İspanyolca öğrenelim

Artık limpio'ün İspanyolca içindeki anlamı hakkında daha fazla bilgi sahibi olduğunuza göre, seçilen örnekler aracılığıyla bunların nasıl kullanılacağını ve nasıl yapılacağını öğrenebilirsiniz. onları okuyun. Ve önerdiğimiz ilgili kelimeleri öğrenmeyi unutmayın. Web sitemiz sürekli olarak yeni kelimeler ve yeni örneklerle güncellenmektedir, böylece bilmediğiniz diğer kelimelerin anlamlarını İspanyolca içinde arayabilirsiniz.

İspanyolca hakkında bilginiz var mı

İspanyolca (español), Castilla olarak da bilinir, Roman dillerinin İber-Romantik grubunun bir dilidir ve bazı kaynaklara göre dünyanın en yaygın 4. dilidir, diğerleri ise onu listeler. en yaygın 2. veya 3. dil olarak.

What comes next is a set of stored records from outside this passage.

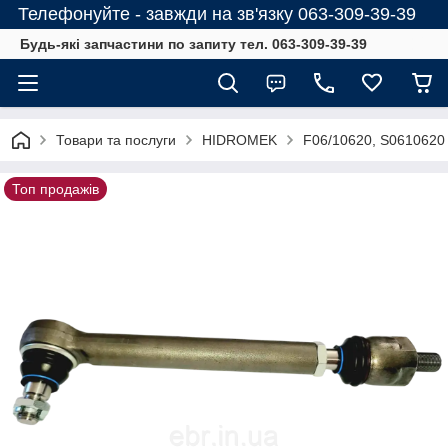
Телефонуйте - завжди на зв'язку 063-309-39-39
Будь-які запчастини по запиту тел. 063-309-39-39
Товари та послуги
HIDROMEK
F06/10620, S0610620 
Топ продажів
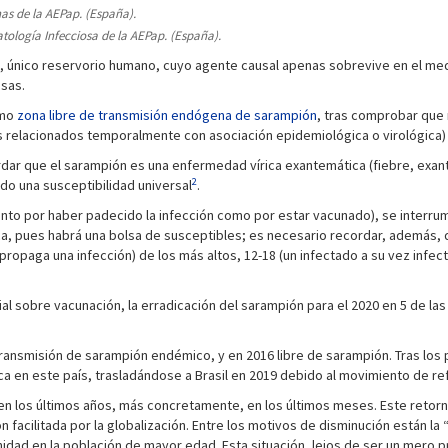
as de la AEPap. (España).
tología Infecciosa de la AEPap. (España).
e, único reservorio humano, cuyo agente causal apenas sobrevive en el me
sas.
omo
zona
libre de transmisión endógena de sarampión
, tras comprobar que 
 relacionados temporalmente con asociación epidemiológica o virológica) 
 que el sarampión es una enfermedad vírica exantemática (fiebre, exantema
2
do una susceptibilidad universal
.
nto por haber padecido la infección como por estar vacunado), se interrum
a, pues habrá una bolsa de susceptibles; es necesario recordar, además,
 propaga una infección) de los más altos, 12-18 (un infectado a su vez infec
l sobre vacunación, la erradicación del sarampión para el 2020 en 5 de las 
 transmisión de sarampión endémico, y en 2016 libre de sarampión. Tras lo
a en este país, trasladándose a Brasil en 2019 debido al movimiento de re
 los últimos años, más concretamente, en los últimos meses. Este retorno
 facilitada por la globalización. Entre los motivos de disminución están la 
nidad en la población de mayor edad. Esta situación, lejos de ser un mero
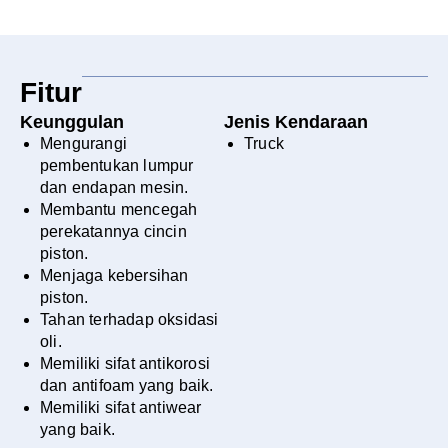
Fitur
Keunggulan
Jenis Kendaraan
Mengurangi
Truck
pembentukan lumpur
dan endapan mesin.
Membantu mencegah
perekatannya cincin
piston.
Menjaga kebersihan
piston.
Tahan terhadap oksidasi
oli.
Memiliki sifat antikorosi
dan antifoam yang baik.
Memiliki sifat antiwear
yang baik.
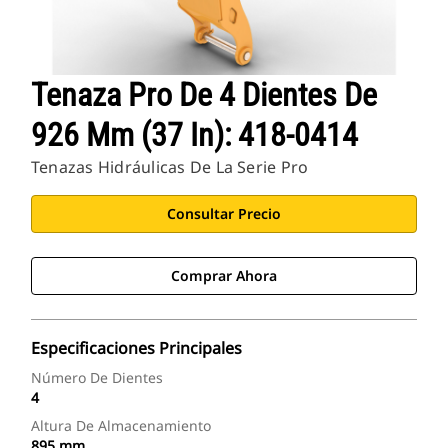
Tenaza Pro De 4 Dientes De
926 Mm (37 In): 418-0414
Tenazas Hidráulicas De La Serie Pro
Consultar Precio
Comprar Ahora
Especificaciones Principales
Número De Dientes
4
Altura De Almacenamiento
895 mm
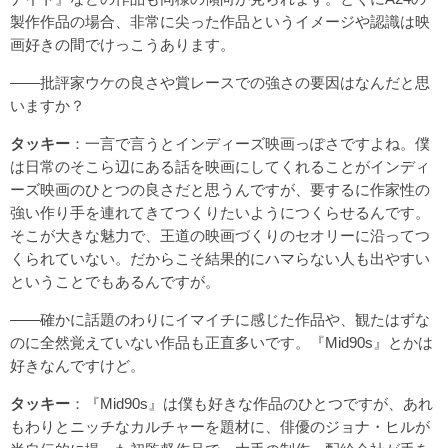
製作作品の場合、非常に尖った作品というイメージや認識は映
画好きの間でけっこうあります。
――批評家ウケの良さや賞レースでの強さの要因はなんだと思
いますか？
タッキー
：一言で言うとインディーズ映画っぽさですよね。僕
は日常のそこら辺にある話を映画にしてくれることがインディ
ーズ映画のひとつの良さだと思うんですが、要するに作家性の
強い作り手を連れてきてつくりたいようにつくらせるんです。
そこが大きな魅力で、王道の映画づくりのセオリーに沿ってつ
くられていない。だからこそ結果的にハマらない人も出やすい
ということでもあるんですが。
――確かに話題のわりにイマイチに感じた作品や、観たはずな
のに全然覚えていない作品も正直多いです。『Mid90s』とかは
好きなんですけど。
タッキー
：『Mid90s』は僕も好きな作品のひとつですが、あれ
もわりとニッチなカルチャーを題材に、俳優のジョナ・ヒルが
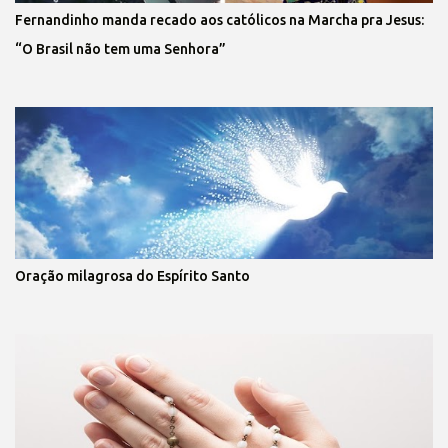
Fernandinho manda recado aos católicos na Marcha pra Jesus:
“O Brasil não tem uma Senhora”
Oração milagrosa do Espírito Santo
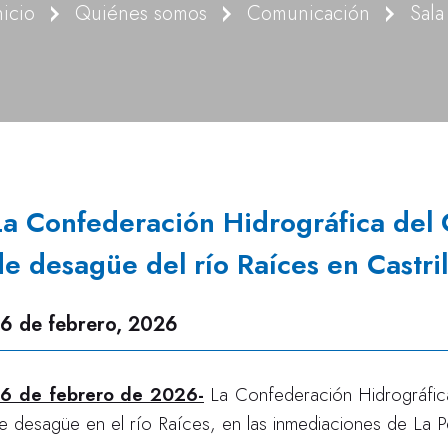
nicio
Quiénes somos
Comunicación
Sala
La Confederación Hidrográfica del 
de desagüe del río Raíces en Castri
6 de febrero, 2026
6 de febrero de 2026-
La Confederación Hidrográfica
e desagüe en el río Raíces, en las inmediaciones de La Pe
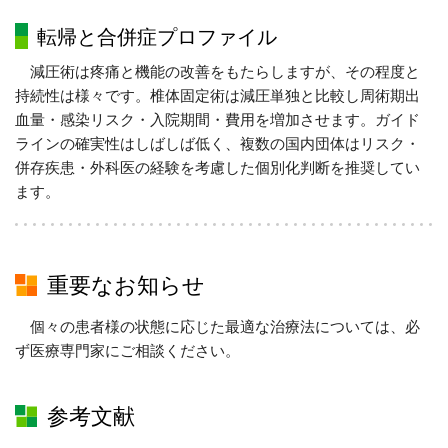
転帰と合併症プロファイル
減圧術は疼痛と機能の改善をもたらしますが、その程度と
持続性は様々です。椎体固定術は減圧単独と比較し周術期出
血量・感染リスク・入院期間・費用を増加させます。ガイド
ラインの確実性はしばしば低く、複数の国内団体はリスク・
併存疾患・外科医の経験を考慮した個別化判断を推奨してい
ます。
重要なお知らせ
個々の患者様の状態に応じた最適な治療法については、必
ず医療専門家にご相談ください。
参考文献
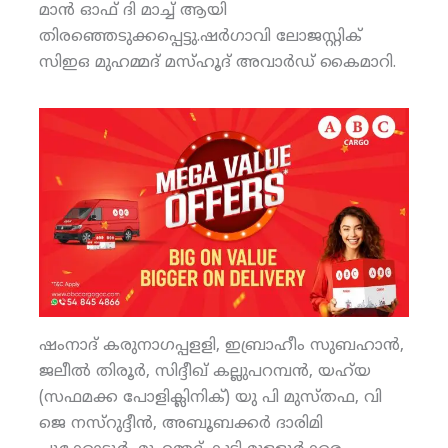
മാന്‍ ഓഫ് ദി മാച്ച് ആയി
തിരഞ്ഞെടുക്കപ്പെട്ടു.ഷര്‍ഗാവി ലോജസ്റ്റിക്
സിഇഒ മുഹമ്മദ് മസ്ഹൂദ് അവാര്‍ഡ് കൈമാറി.
ഷംനാദ് കരുനാഗപ്പളളി, ഇബ്രാഹീം സുബഹാന്‍,
ജലീല്‍ തിരൂര്‍, സിദ്ദീഖ് കല്ലുപറമ്പന്‍, യഹ്‌യ
(സഫമക്ക പോളിക്ലിനിക്) യു പി മുസ്തഫ, വി
ജെ നസ്‌റുദ്ദീന്‍, അബൂബക്കര്‍ ദാരിമി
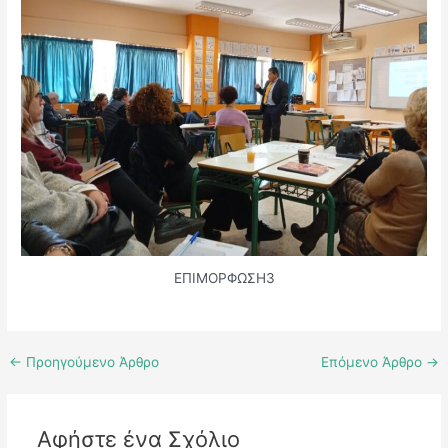
Περιγραφή
ΕΠΙΜΟΡΦΩΣΗ3
←
Προηγούμενο Άρθρο
Επόμενο Άρθρο
→
Αφήστε ένα Σχόλιο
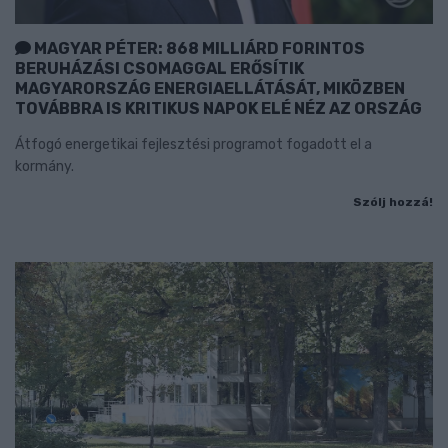
MAGYAR PÉTER: 868 MILLIÁRD FORINTOS
BERUHÁZÁSI CSOMAGGAL ERŐSÍTIK
MAGYARORSZÁG ENERGIAELLÁTÁSÁT, MIKÖZBEN
TOVÁBBRA IS KRITIKUS NAPOK ELÉ NÉZ AZ ORSZÁG
Átfogó energetikai fejlesztési programot fogadott el a
kormány.
Szólj hozzá!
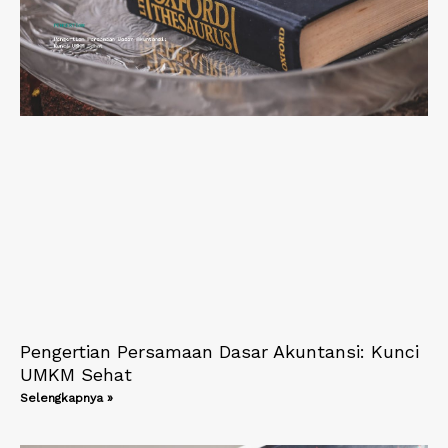
Pengertian Persamaan Dasar Akuntansi: Kunci
UMKM Sehat
Selengkapnya »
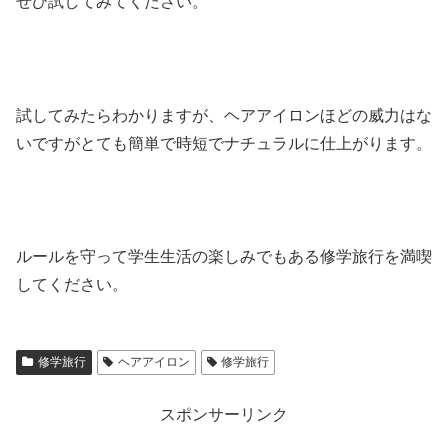
ぜひ試してみてください。
試してみたらわかりますが、ヘアアイロンほどの威力はな
いですがとても簡単で時短でナチュラルに仕上がります。
ルールを守って学生生活の楽しみでもある修学旅行を満喫
してください。
修学旅行
ヘアアイロン
修学旅行
スポンサーリンク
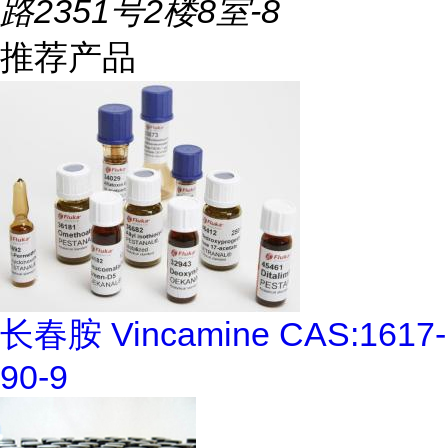
路2351号2楼8室-8
推荐产品
长春胺 Vincamine CAS:1617-
90-9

Yaklaşık 352 milyon kişinin ana dilidir ve konuşmacılarını dil olarak eklerken 417 milyon kişi tarafından konuşulmaktadır. alt (1999'da tahmin edilmektedir) İspanyolca ve Portekizce çok benzer gramer ve kelime hazinesi; bu iki dilin benzer kelime dağarcığının sayısı %89'a kadar çıkmaktadır.İspanyolca dünya çapında 20 ülkenin ana dilidir.İspanyolcayı konuşan toplam kişi sayısının 470 ile 500 milyon arasında olduğu tahmin edilmektedir. ana dili konuşanların sayısına göre dünyada en çok konuşulan ikinci dil.